A running log will provide you with a record of your training progress. One way to use a running log is to write your training program right into your weekly running log. Simply select your running event and record it in the log book and then count back the number of weeks to the start of your training period. Using the 5 to 10% rule for increasing distance you’ll be able to figure out how many weeks you’ll need to complete your training program in order to reach your desired distance and time goals.
You must never make your first running experiences attempts at racing - either against other people or against yourself. You're not yet conditioned well enough to attempt racing. Unfortunately, the consequences can be disastruous if you try to be a road and trail racer right from the start even before you have taken the time to become properly trained.For one, you could develop heart arrhythmia (note: this will probably be benign, but it can still be scary). You may also get pulled muscles or tear ligaments, which will could sit you on the sidelines for awhile and be very painful. You might also get severe shin splints, which are also very painful and could shorten your running career. You could also feel overly tired, become dizzy, or get dehydrated. Any of these ailments could get you so frustrated mentally at your "slow" pace that you keep quitting, which means you'll never improve.
Whether you are training for shorter distance events or a marathon there is it’s vital to work your training program in order to achieve your goals. Working your training runs into your daily schedule must be treated as a priority just like any other important commitment you make. Keeping a running log is a great way to stay motivated and on track with your training commitment.
Start off "slowly" and you'll be amazed at how fast you've become only a few weeks later. It usually takes anywhere from a few weeks to a few months of steady, daily or near-daily training before you're ready to run a race - even if you're only racing against your own internal clock. The training period depends on a number of factors, including your age, your past experience with sports, your current general health and your level of natural athletic ability.

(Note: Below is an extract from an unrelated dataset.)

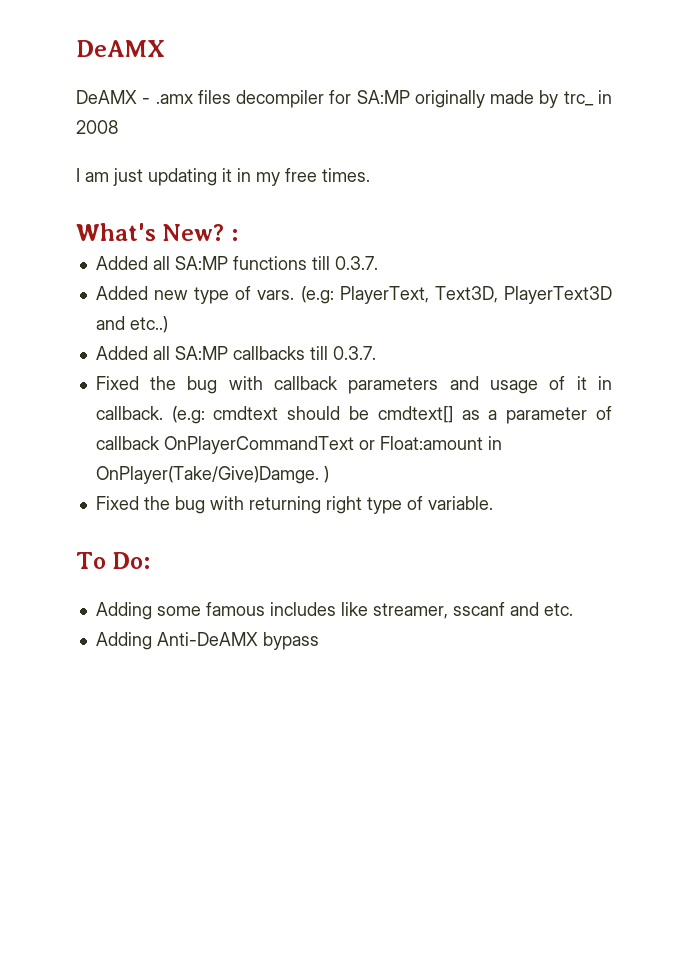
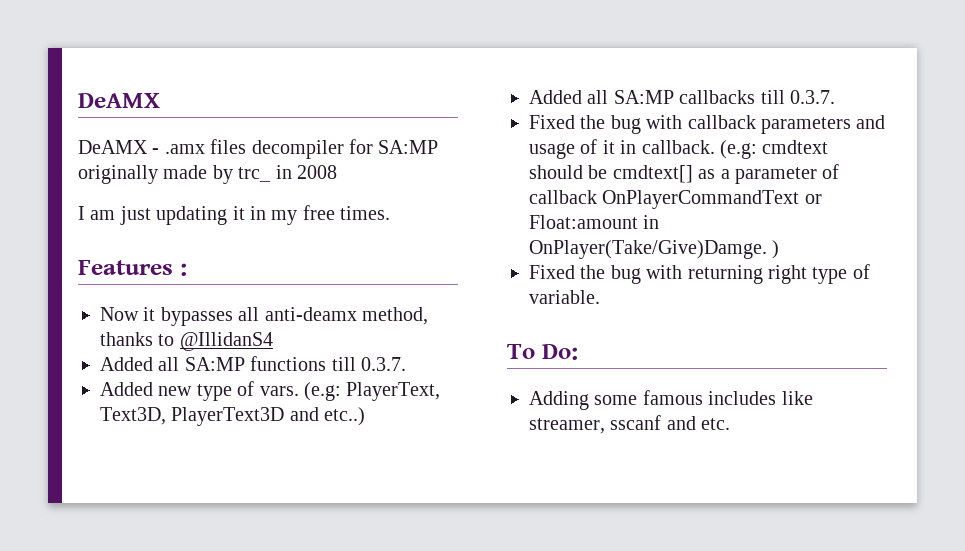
[76,223,225,241] What's New? -> [78,260,173,275] Features
(238, 235) none -> [100,307,428,326] [100,332,273,351] // Now it bypasses all anti-deamx method, thanks to @IllidanS4
[95,632,319,650] // Adding Anti-DeAMX bypass -> (731, 424) none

It’s important to think positive throughout your training especially if you are planning to do the longer distance events like a half or full marathon. If you want to be among the first runners in your age group you’ll need to think positive. One of the best ways to remain positive in your thinking is to be prepared. By putting your training miles ‘in the bank’ so to speak it will help you think positive about achieving your running goals.
Accomplishing any assignment requires the use of good tools to get the best results. If you are serious about achieving better running times and doing longer distance events then you’ll benefit from a good training program and using a running log to record your progress.